*Aim*: Write out every line of the rows below word for word, leaving out the pictures.

# START OF Material supplied

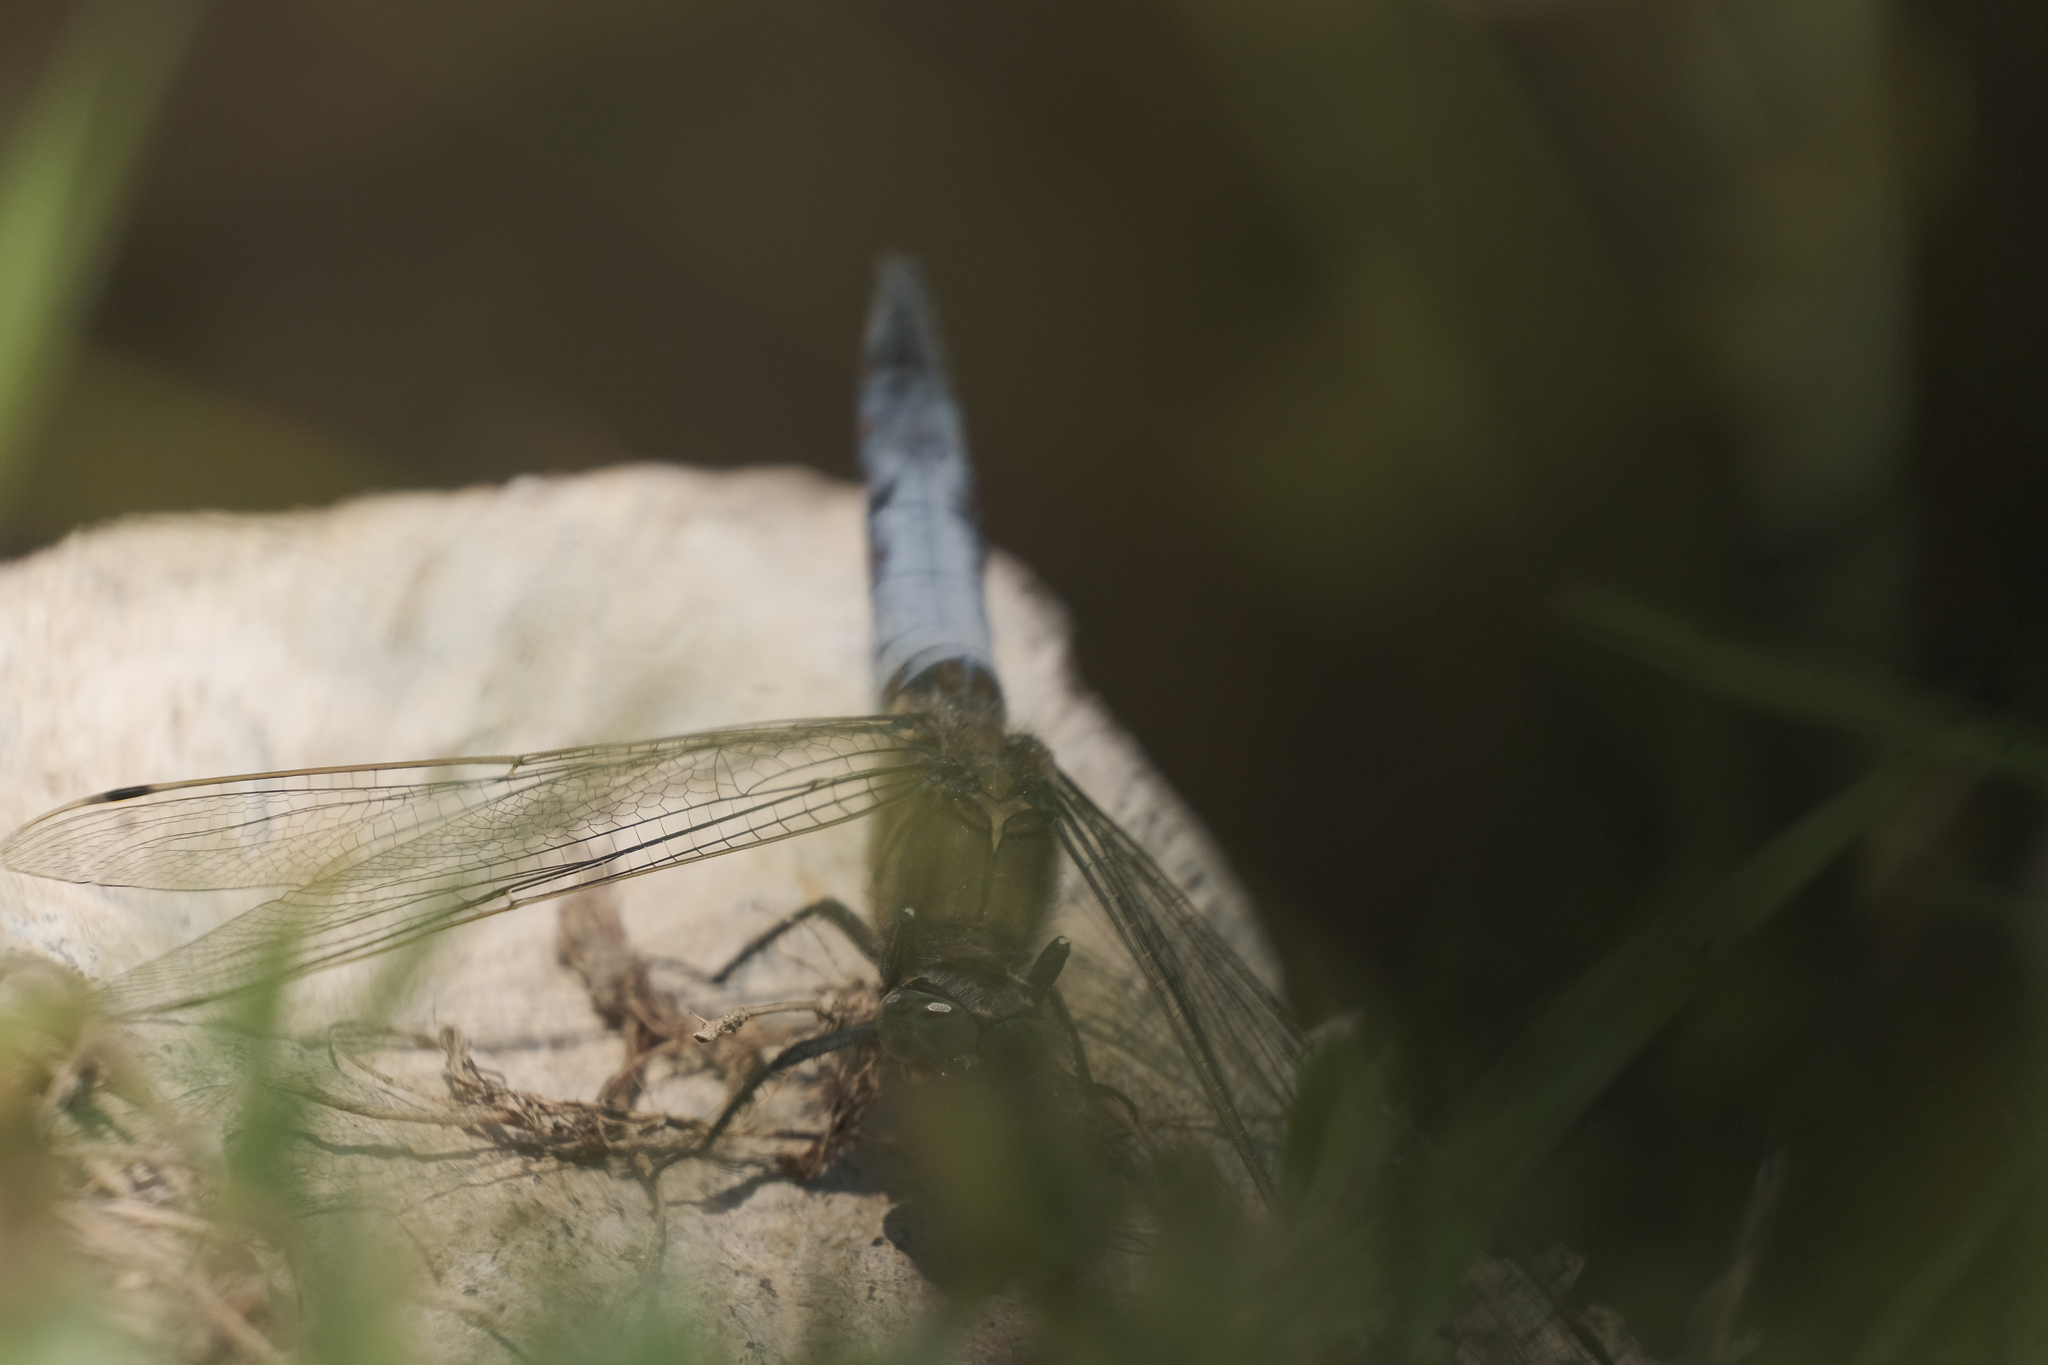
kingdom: Animalia
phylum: Arthropoda
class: Insecta
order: Odonata
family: Libellulidae
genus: Orthetrum
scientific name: Orthetrum cancellatum
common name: Black-tailed skimmer
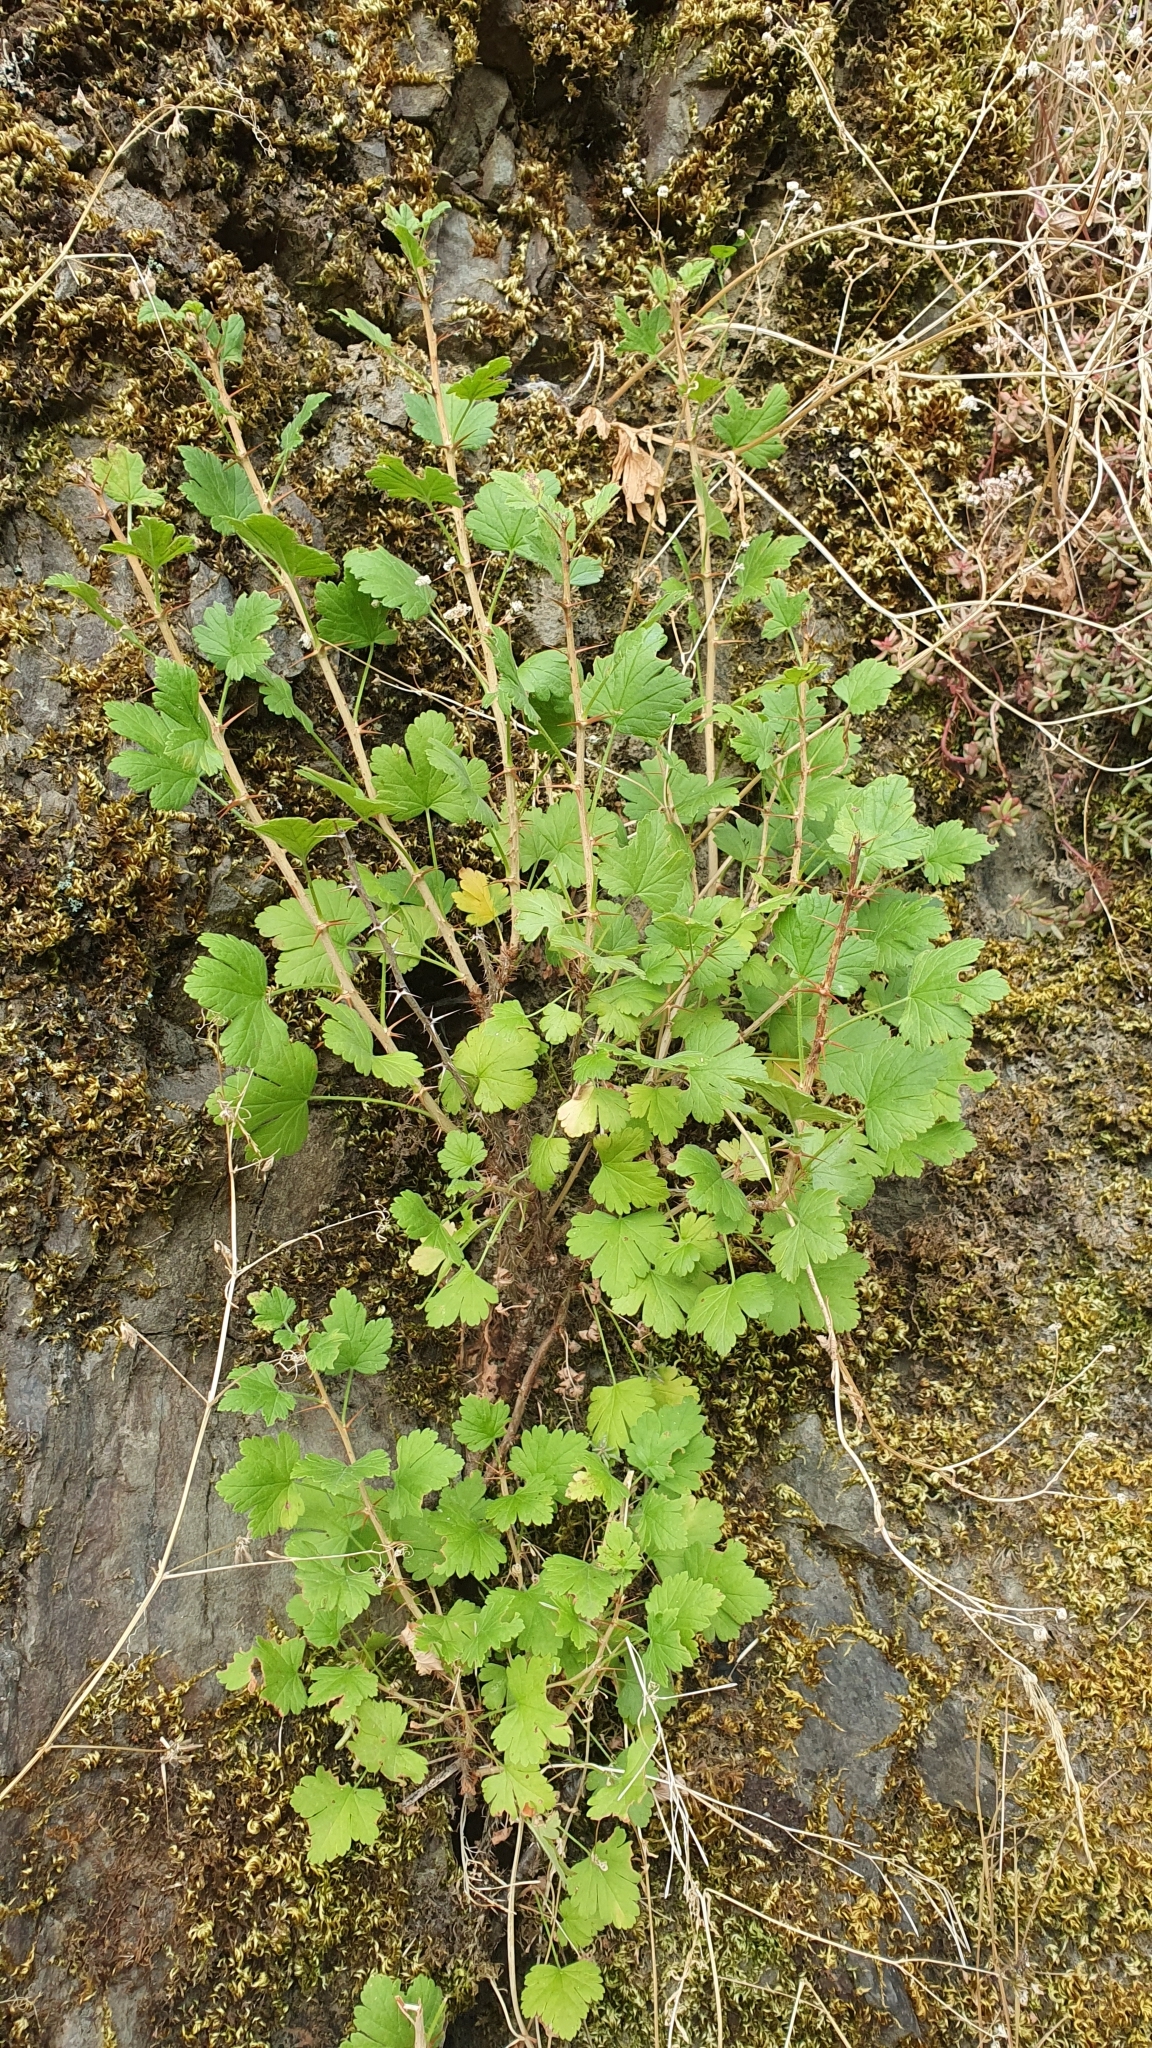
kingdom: Plantae
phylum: Tracheophyta
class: Magnoliopsida
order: Saxifragales
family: Grossulariaceae
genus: Ribes
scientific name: Ribes uva-crispa
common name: Gooseberry
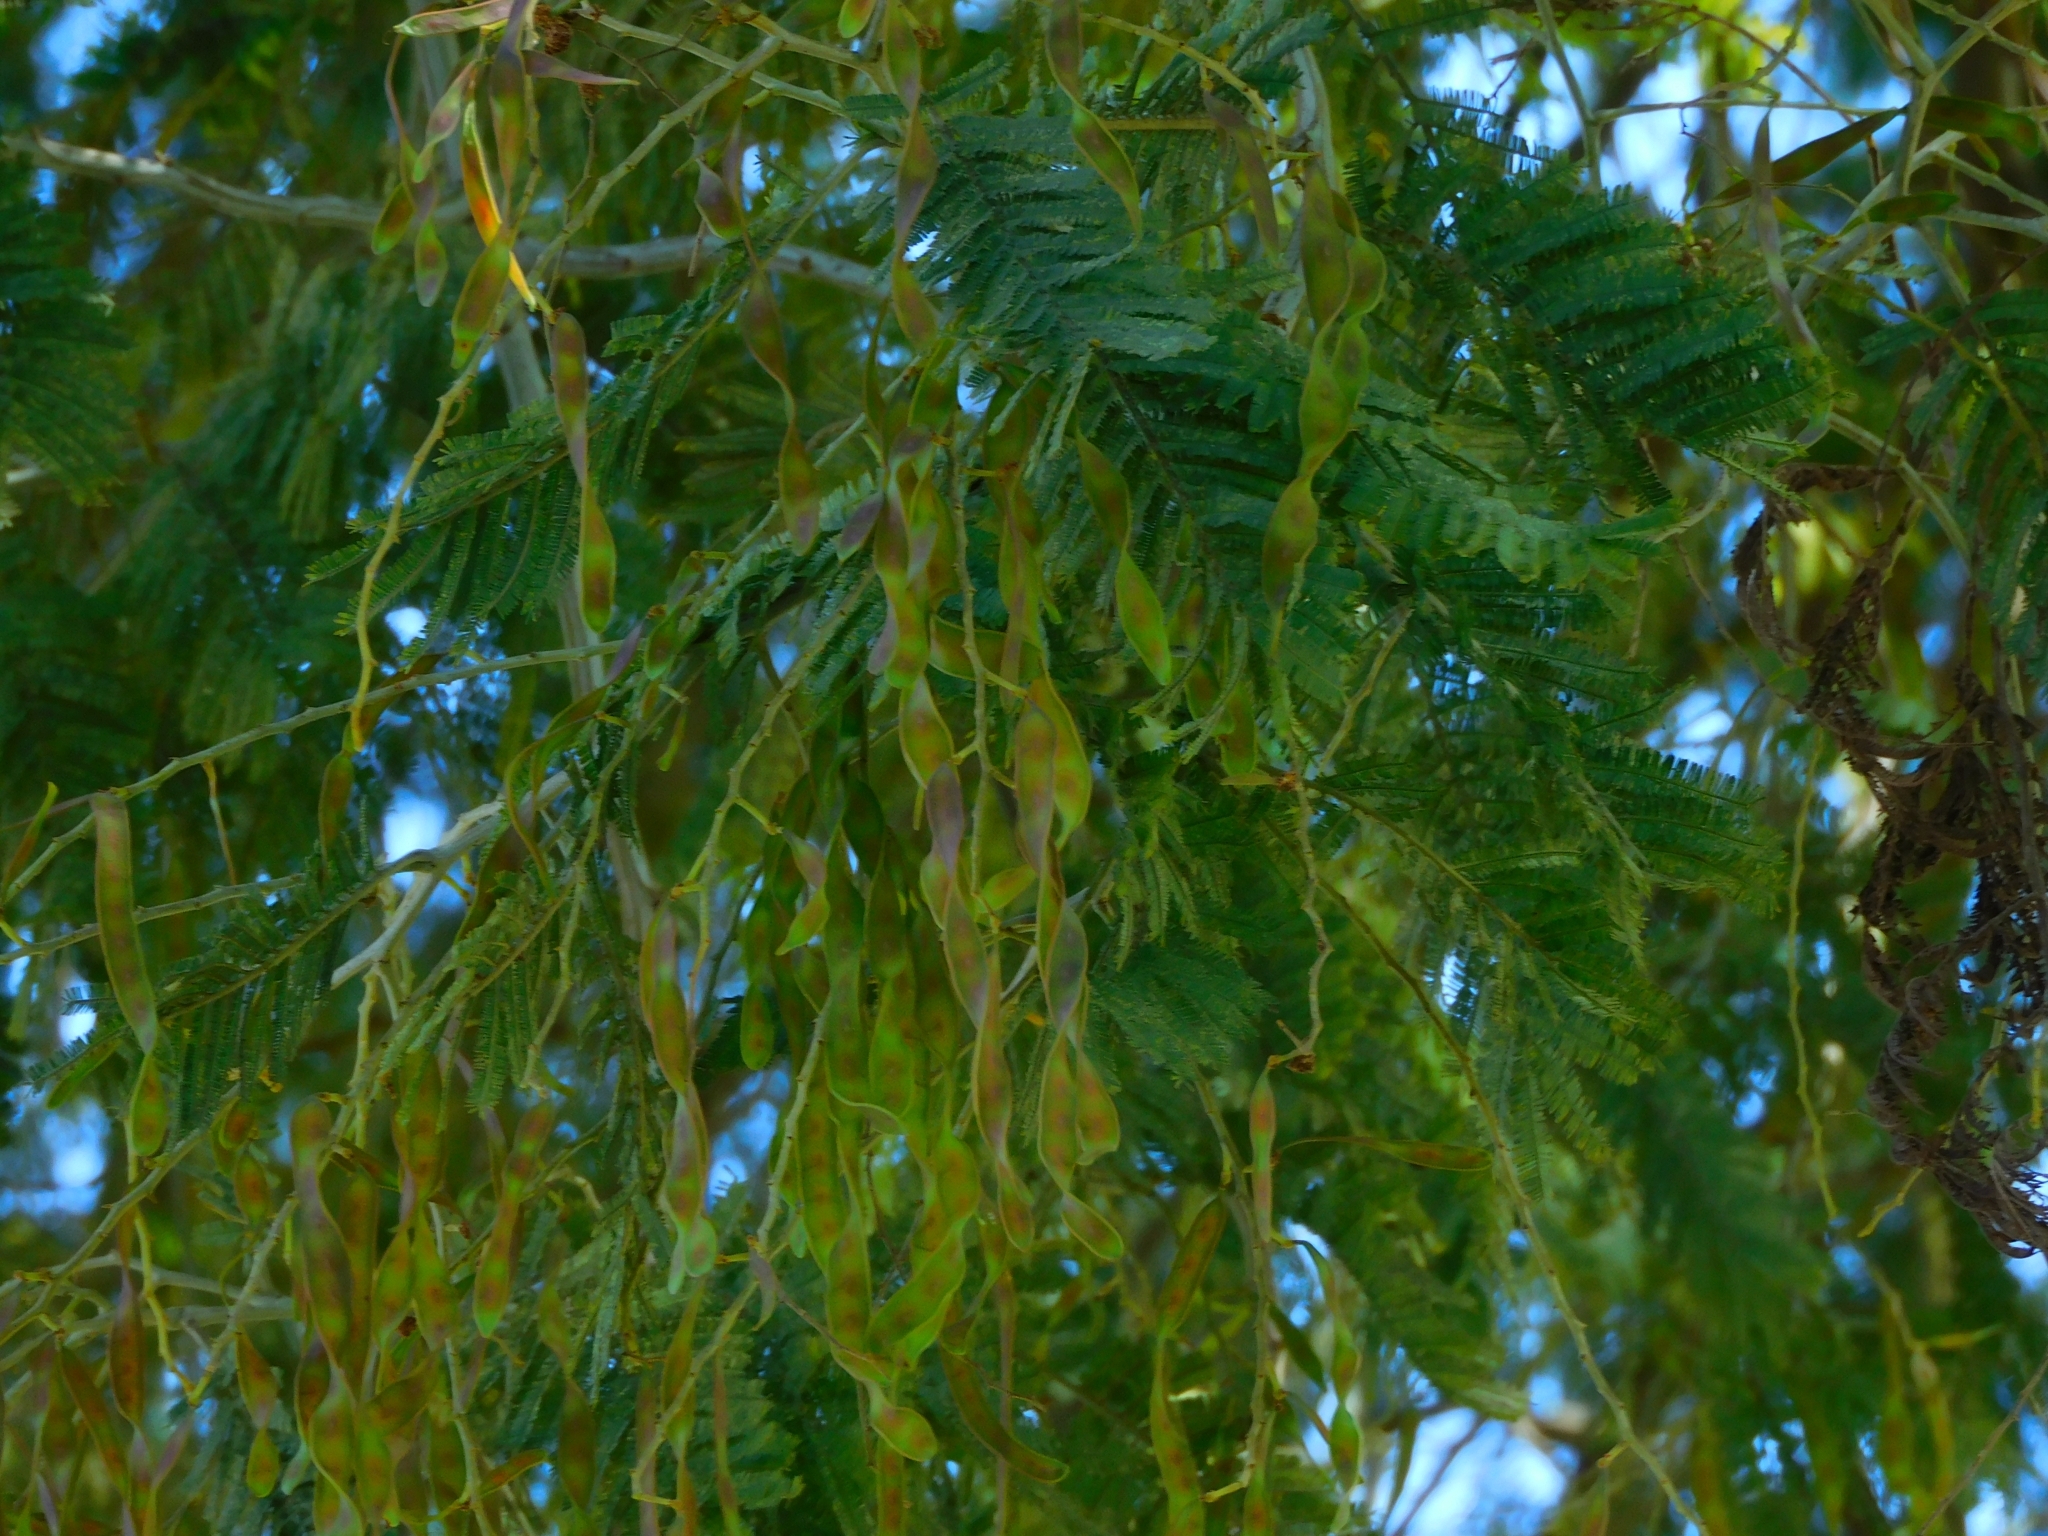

# END OF Material supplied

*Reply to the exercise*:
kingdom: Animalia
phylum: Arthropoda
class: Insecta
order: Odonata
family: Libellulidae
genus: Orthetrum
scientific name: Orthetrum cancellatum
common name: Black-tailed skimmer
kingdom: Plantae
phylum: Tracheophyta
class: Magnoliopsida
order: Saxifragales
family: Grossulariaceae
genus: Ribes
scientific name: Ribes uva-crispa
common name: Gooseberry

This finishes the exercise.